In February 2003 the South African newspaper, The Sunday Times, published allegations that Mac Maharaj and his wife Zarina had received more than R500,000 between May 1998 and February 1999 from a businessman, Schabir Shaik, who had shared in two multi-million-rand contracts awarded by the Ministry of Transport whilst Maharaj was Minister.
In August 2003 Maharaj resigned from FirstRand Bank following the media furor around the allegations of corruption.

In March 2007 the South African newspaper, City Press, published allegations that Maharaj's wife Zarina opened a Swiss bank account in 1996, and two days after opening it, received over $100,000 into the account from Schabir Shaik.

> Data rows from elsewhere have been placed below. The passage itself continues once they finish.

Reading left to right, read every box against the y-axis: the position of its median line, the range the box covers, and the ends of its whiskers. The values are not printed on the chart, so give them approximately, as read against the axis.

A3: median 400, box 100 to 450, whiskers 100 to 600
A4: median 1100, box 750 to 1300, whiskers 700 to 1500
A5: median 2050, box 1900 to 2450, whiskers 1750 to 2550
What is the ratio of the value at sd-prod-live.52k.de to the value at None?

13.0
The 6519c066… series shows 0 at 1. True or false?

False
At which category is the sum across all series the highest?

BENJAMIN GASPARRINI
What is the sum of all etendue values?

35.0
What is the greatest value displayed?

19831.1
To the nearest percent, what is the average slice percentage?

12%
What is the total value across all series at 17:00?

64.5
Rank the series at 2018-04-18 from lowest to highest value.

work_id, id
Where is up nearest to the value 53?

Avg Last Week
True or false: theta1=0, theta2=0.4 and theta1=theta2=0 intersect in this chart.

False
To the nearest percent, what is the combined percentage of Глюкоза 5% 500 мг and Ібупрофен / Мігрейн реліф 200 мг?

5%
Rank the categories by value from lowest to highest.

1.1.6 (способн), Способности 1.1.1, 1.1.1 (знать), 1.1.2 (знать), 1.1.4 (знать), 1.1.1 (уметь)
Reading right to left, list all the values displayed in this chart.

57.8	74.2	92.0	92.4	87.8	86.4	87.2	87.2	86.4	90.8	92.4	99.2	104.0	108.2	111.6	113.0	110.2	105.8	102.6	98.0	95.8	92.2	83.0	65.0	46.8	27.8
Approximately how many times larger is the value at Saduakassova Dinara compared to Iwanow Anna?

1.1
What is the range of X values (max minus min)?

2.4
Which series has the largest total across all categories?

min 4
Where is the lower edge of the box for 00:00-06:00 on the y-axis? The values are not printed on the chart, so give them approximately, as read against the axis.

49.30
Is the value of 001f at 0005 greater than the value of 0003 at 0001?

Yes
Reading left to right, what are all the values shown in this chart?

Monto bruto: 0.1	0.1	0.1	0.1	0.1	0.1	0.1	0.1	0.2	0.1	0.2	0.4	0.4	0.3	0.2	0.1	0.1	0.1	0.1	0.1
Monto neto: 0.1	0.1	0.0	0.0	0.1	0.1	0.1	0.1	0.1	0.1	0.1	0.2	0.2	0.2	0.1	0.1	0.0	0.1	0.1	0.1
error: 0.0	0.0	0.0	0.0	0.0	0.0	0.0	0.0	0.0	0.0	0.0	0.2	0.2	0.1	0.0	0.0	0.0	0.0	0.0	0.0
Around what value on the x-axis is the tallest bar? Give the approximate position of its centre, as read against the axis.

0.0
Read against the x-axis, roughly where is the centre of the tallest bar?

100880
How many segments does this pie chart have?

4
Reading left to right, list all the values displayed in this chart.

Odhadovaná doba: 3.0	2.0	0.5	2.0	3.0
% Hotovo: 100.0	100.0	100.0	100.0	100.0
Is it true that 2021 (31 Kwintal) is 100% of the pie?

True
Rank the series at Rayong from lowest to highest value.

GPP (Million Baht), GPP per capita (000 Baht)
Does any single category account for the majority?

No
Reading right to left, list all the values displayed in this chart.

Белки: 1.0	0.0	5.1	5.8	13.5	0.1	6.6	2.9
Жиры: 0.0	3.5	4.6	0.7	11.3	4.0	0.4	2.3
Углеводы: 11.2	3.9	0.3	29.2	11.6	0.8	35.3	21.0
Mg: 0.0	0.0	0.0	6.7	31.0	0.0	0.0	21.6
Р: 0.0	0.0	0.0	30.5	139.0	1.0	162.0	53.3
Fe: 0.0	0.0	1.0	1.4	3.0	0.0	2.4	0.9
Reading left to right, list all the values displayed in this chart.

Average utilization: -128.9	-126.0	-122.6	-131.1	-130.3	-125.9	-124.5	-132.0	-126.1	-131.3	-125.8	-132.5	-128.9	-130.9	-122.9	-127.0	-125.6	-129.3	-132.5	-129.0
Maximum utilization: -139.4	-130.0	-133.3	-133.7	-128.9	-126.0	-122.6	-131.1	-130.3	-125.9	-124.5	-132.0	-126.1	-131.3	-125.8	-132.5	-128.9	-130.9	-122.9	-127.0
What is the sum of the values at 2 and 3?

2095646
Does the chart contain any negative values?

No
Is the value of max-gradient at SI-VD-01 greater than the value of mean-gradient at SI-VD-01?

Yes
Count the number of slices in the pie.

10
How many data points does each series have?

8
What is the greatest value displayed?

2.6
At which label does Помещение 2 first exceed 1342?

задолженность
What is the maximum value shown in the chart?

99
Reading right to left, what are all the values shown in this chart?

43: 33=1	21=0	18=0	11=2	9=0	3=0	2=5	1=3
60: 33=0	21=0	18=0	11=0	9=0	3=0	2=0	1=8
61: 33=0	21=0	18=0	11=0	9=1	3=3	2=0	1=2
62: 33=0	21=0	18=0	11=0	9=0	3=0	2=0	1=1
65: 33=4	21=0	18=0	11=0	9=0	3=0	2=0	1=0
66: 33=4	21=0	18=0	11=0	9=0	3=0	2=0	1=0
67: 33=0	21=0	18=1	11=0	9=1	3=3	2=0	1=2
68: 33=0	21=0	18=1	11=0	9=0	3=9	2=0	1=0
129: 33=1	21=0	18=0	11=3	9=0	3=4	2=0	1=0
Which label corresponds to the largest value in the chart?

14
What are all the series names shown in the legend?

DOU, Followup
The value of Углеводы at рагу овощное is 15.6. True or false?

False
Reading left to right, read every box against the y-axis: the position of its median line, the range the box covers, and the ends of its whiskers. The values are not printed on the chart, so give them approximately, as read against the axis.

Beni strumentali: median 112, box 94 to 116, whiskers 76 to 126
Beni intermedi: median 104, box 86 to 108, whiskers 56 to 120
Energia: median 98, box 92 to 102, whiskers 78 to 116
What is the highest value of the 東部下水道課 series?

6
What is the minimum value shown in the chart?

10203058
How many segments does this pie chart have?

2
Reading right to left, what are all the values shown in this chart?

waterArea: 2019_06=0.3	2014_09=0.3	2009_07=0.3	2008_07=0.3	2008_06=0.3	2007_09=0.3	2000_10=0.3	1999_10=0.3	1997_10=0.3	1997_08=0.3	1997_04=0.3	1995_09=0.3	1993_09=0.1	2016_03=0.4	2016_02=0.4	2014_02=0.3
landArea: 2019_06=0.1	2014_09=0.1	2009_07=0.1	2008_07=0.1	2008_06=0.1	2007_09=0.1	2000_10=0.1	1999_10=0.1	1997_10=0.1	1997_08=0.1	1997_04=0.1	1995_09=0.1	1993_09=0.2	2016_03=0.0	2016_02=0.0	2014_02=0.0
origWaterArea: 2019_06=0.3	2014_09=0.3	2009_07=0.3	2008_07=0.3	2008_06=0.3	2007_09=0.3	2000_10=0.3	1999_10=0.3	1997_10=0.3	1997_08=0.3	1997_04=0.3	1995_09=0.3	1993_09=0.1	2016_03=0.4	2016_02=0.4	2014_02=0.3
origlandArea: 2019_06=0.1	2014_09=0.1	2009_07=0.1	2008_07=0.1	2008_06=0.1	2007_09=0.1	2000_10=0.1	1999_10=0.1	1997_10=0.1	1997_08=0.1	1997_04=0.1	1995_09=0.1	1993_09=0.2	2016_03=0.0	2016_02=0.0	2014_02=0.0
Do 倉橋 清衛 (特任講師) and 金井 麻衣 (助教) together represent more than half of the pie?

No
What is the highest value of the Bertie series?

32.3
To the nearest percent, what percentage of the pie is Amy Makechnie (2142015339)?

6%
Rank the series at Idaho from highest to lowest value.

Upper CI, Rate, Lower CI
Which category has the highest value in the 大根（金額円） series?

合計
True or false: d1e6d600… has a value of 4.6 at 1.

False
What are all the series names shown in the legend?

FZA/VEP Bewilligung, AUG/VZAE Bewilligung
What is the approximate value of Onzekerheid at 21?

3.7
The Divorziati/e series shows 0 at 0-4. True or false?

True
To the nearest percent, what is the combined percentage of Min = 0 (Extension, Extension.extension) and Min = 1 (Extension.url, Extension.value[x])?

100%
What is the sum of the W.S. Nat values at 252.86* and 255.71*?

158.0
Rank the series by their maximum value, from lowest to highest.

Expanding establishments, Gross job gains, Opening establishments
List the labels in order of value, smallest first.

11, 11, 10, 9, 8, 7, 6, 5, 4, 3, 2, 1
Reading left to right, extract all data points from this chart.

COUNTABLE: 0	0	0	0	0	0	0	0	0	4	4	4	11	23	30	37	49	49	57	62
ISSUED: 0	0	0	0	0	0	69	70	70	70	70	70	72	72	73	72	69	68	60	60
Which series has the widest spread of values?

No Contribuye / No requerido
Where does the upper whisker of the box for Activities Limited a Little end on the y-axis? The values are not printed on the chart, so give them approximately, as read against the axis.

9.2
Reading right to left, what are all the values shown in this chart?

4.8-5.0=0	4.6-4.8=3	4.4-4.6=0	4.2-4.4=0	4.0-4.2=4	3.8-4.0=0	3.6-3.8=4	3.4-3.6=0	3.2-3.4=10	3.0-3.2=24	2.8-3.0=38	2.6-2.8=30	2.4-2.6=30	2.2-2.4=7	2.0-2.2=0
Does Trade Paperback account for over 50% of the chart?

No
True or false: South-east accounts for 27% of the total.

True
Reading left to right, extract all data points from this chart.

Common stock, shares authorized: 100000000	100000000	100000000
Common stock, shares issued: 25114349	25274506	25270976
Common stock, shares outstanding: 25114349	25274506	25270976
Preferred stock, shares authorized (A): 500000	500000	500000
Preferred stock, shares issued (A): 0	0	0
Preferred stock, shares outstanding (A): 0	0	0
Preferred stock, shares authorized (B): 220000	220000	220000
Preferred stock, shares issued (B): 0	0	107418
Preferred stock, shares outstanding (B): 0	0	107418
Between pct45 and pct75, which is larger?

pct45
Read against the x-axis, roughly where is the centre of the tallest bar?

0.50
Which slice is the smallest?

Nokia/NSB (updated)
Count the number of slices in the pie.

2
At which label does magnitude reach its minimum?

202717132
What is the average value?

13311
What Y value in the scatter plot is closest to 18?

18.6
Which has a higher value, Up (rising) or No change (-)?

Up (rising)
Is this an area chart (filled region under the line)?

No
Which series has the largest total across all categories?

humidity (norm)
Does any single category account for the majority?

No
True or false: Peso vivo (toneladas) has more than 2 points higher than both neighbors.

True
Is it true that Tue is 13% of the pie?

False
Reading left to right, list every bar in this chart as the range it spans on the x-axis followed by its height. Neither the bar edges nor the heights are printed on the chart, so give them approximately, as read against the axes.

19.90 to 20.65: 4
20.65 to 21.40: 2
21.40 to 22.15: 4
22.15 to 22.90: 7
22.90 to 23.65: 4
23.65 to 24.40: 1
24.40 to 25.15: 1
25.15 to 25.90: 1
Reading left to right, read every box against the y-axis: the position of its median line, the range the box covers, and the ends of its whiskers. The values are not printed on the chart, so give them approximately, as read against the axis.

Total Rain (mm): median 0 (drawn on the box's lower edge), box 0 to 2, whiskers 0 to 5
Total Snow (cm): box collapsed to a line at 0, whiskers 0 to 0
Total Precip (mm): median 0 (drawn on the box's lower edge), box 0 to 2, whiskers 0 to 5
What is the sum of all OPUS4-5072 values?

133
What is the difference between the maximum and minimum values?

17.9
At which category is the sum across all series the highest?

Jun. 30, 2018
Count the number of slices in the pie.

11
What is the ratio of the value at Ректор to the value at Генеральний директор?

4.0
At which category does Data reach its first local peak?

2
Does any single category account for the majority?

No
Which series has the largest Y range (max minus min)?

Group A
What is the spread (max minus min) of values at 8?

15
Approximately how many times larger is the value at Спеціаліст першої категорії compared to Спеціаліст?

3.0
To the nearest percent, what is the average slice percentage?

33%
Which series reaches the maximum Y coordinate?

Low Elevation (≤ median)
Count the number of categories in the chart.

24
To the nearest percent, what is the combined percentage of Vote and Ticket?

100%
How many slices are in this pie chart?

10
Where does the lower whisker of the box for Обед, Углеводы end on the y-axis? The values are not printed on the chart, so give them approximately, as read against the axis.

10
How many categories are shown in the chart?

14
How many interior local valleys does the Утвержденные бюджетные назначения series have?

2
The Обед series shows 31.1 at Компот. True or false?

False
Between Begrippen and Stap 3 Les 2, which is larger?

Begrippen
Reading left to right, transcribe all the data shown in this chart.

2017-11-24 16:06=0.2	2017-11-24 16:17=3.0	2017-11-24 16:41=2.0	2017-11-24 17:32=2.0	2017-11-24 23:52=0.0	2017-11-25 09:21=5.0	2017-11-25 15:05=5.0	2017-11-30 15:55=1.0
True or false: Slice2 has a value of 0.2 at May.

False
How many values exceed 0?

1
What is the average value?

Six months later, in March 1997, the same Swiss account received a further $100,000 from Schabir Shaik.

In November 2011 the South African newspaper Mail & Guardian attempted to publish further allegations about both Mac and Zarina Maharaj, in relation to their interviews by prosecutors in 2003, but did not do so after Mac Maharaj laid criminal charges against the newspaper for allegedly infringing the laws protecting the secrecy of the 2003 prosecutor interviews.

Maharaj has never been charged by South African prosecutors supposedly because it would have been difficult to prove that Maharaj had corrupt intentions when he and his wife received money from Schabir Shaik.

==Academic affiliations==

In 2005, he joined the faculty of Bennington College in Vermont, US.

==Quotes==

- "You don't have to carry a gun to be a freedom fighter."
- "Revenge should not be our motivation."